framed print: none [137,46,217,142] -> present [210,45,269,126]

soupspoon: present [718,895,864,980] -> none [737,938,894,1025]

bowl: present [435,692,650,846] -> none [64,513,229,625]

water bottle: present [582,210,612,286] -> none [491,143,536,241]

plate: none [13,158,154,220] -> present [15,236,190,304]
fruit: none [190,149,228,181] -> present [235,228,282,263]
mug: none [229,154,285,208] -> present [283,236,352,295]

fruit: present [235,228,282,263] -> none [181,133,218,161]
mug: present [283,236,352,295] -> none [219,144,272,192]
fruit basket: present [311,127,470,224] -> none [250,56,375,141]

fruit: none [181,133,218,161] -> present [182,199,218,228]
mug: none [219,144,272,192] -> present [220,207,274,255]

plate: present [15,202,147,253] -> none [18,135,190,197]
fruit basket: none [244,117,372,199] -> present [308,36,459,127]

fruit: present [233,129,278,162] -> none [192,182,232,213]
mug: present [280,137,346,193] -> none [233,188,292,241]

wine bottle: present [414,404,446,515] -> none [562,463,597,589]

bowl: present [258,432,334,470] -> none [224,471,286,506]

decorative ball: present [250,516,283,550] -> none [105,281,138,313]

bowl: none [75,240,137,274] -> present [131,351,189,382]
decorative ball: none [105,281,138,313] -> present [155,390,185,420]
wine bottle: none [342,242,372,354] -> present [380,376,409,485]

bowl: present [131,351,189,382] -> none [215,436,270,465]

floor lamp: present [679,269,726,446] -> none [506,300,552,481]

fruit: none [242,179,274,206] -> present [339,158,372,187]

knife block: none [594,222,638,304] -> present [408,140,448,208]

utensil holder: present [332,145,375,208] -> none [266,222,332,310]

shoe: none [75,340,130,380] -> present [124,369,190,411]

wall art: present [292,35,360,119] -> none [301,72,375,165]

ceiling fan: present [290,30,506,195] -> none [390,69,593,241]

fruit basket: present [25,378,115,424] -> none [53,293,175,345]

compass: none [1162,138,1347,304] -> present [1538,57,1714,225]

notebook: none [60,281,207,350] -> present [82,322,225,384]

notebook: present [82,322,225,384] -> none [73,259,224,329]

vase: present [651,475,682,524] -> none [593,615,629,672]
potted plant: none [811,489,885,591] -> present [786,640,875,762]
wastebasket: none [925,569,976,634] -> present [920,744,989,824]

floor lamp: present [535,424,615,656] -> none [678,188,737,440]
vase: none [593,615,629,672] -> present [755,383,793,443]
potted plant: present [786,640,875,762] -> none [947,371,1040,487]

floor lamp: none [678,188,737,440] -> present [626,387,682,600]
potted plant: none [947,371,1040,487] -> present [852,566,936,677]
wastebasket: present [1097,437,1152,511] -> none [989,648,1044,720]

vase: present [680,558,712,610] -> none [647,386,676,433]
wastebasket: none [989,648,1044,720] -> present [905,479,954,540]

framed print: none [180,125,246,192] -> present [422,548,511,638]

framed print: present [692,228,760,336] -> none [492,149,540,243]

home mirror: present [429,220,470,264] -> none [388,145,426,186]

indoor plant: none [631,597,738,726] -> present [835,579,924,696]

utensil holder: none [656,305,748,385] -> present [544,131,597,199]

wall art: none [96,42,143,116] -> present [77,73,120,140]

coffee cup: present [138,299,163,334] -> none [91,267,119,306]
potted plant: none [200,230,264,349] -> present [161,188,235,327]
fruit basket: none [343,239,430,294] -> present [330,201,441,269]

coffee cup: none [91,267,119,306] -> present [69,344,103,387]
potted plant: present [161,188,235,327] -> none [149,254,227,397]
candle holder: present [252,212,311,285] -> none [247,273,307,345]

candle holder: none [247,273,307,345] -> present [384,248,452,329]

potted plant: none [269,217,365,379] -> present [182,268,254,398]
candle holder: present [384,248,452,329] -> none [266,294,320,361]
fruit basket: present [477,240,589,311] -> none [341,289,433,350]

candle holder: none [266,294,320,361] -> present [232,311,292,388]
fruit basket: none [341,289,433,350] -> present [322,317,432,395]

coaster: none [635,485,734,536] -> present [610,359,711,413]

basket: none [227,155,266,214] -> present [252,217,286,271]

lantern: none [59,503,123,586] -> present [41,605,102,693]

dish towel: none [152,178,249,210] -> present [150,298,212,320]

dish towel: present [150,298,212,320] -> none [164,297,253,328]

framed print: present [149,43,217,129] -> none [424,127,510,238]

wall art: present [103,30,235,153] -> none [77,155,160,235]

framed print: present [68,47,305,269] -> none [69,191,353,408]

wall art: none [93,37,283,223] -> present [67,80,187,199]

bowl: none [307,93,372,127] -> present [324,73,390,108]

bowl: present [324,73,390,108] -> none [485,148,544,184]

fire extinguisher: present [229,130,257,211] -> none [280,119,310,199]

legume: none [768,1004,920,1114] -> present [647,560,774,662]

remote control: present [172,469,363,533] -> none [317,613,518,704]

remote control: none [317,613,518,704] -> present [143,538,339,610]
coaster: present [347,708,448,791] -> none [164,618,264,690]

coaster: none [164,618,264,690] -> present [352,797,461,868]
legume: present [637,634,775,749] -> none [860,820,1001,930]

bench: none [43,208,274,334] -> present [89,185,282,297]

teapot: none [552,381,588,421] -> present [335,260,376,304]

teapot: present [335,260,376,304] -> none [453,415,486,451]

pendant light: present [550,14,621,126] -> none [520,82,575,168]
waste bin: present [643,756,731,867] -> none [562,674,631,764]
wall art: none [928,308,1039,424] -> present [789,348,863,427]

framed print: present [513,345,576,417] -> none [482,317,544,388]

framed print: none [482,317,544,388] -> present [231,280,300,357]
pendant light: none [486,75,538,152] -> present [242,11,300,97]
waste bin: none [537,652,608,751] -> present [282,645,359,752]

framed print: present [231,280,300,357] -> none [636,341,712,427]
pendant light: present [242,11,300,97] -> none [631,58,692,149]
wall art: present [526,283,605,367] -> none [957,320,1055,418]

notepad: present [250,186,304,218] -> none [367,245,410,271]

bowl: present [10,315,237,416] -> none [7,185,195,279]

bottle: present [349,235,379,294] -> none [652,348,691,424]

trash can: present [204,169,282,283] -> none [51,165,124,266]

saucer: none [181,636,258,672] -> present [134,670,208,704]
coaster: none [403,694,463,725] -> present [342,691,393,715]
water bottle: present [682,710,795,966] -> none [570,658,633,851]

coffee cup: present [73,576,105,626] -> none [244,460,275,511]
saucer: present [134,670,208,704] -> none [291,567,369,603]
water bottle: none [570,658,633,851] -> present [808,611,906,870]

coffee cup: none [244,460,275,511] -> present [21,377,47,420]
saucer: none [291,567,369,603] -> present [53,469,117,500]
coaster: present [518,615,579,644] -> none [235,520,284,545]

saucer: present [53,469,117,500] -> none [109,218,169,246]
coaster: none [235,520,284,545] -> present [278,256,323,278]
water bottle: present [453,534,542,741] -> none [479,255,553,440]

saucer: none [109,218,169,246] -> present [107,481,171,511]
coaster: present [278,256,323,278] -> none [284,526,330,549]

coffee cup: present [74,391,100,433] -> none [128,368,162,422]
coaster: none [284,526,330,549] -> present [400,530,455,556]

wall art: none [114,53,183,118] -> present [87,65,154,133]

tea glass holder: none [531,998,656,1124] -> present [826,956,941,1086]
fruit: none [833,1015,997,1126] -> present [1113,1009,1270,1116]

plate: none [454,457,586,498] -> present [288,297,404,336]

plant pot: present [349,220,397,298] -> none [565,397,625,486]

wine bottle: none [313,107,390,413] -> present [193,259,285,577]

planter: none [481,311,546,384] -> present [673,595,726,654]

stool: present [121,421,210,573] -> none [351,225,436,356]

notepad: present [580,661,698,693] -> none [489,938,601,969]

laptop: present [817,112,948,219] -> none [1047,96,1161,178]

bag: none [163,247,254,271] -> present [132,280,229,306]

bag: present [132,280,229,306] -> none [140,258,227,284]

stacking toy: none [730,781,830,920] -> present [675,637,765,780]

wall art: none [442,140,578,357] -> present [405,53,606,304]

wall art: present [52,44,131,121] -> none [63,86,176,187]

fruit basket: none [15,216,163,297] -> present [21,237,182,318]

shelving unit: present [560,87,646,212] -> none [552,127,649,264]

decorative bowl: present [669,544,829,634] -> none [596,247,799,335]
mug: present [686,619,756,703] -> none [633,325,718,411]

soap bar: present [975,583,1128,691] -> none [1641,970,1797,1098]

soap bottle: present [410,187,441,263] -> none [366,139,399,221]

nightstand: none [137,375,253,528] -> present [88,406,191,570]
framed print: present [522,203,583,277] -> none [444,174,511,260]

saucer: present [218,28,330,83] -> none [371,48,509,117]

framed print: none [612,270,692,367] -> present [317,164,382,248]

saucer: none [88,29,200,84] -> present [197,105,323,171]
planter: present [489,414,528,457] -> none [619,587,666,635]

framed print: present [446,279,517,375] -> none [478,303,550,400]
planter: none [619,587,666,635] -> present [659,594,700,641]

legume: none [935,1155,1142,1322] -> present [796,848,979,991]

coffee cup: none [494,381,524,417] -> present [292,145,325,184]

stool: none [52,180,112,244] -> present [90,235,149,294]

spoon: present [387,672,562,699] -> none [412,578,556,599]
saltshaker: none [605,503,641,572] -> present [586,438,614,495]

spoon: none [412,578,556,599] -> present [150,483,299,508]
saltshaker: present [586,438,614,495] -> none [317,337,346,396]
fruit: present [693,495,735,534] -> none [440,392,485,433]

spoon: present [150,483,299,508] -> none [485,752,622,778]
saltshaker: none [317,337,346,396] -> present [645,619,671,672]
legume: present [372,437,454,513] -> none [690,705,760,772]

**What the task asks**
What is needed is every line from the beginning of the data up to and including the line with "plate: present [15,202,147,253]", given again word for word.

**Output of the exercise**
framed print: none [137,46,217,142] -> present [210,45,269,126]

soupspoon: present [718,895,864,980] -> none [737,938,894,1025]

bowl: present [435,692,650,846] -> none [64,513,229,625]

water bottle: present [582,210,612,286] -> none [491,143,536,241]

plate: none [13,158,154,220] -> present [15,236,190,304]
fruit: none [190,149,228,181] -> present [235,228,282,263]
mug: none [229,154,285,208] -> present [283,236,352,295]

fruit: present [235,228,282,263] -> none [181,133,218,161]
mug: present [283,236,352,295] -> none [219,144,272,192]
fruit basket: present [311,127,470,224] -> none [250,56,375,141]

fruit: none [181,133,218,161] -> present [182,199,218,228]
mug: none [219,144,272,192] -> present [220,207,274,255]

plate: present [15,202,147,253] -> none [18,135,190,197]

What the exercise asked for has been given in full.